Comment by modeless

5 hours ago

It's so difficult to compare these models because they're not running the same set of evals. I think literally the only eval variant that was reported for both Opus 4.6 and GPT-5.3-Codex is Terminal-Bench 2.0, with Opus 4.6 at 65.4% and GPT-5.3-Codex at 77.3%. None of the other evals were identical, so the numbers for them are not comparable.

5 comments

modeless

alexhans 4 hours ago

Isn't the best eval the one you build yourself, for your own use cases and value production?

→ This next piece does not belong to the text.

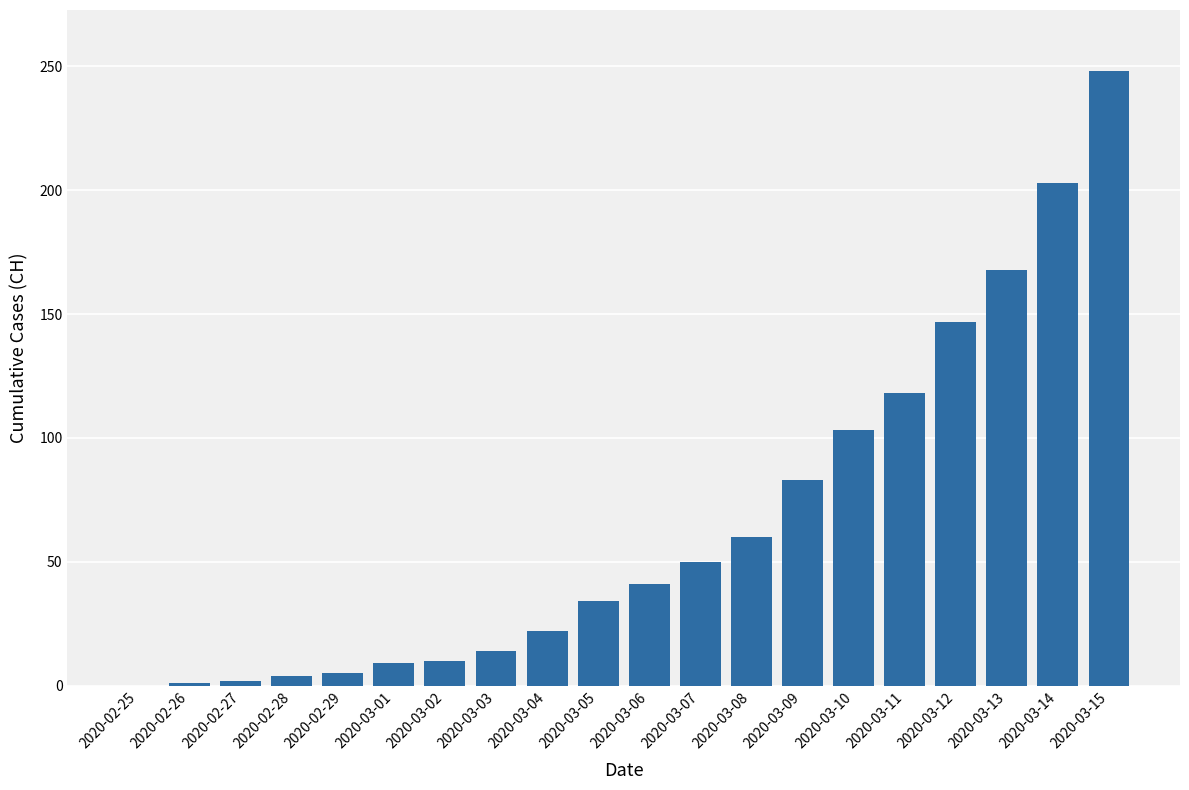

Between 2020-03-14 and 2020-03-11, which is larger?

2020-03-14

I encourage people to try. You can even timebox it and come up with some simple things that might look initially insufficient but that discomfort is actually a sign that there's something there. Very similar to moving from not having unit/integration tests for design or regression and starting to have them.

rsanek 5 hours ago

I usually wait to see what ArtificialAnalysis says for a direct comparison.

input_sh 5 hours ago

It's better on a benchmark I've never heard of!? That is groundbreaking, I'm switching immediately!

modeless 5 hours ago
I also wasn't that familiar with it, but the Opus 4.6 announcement leaned pretty heavily on the TerminalBench 2.0 score to quantify how much of an improvement it was for coding, so it looks pretty bad for Anthropic that OpenAI beat them on that specific benchmark so soundly.
Looking at the Opus model card I see that they also have by far the highest score for a single model on ARC-AGI-2. I wonder why they didn't advertise that.
- input_sh 5 hours ago
  
  No way! Must be a coinkydink, no way OpenAI knew ahead of time that Anthropic was gonna put a focus on that specific useless benchmark as opposed to all the other useless benchmarks!?
  I'm firing 10 people now instead of 5!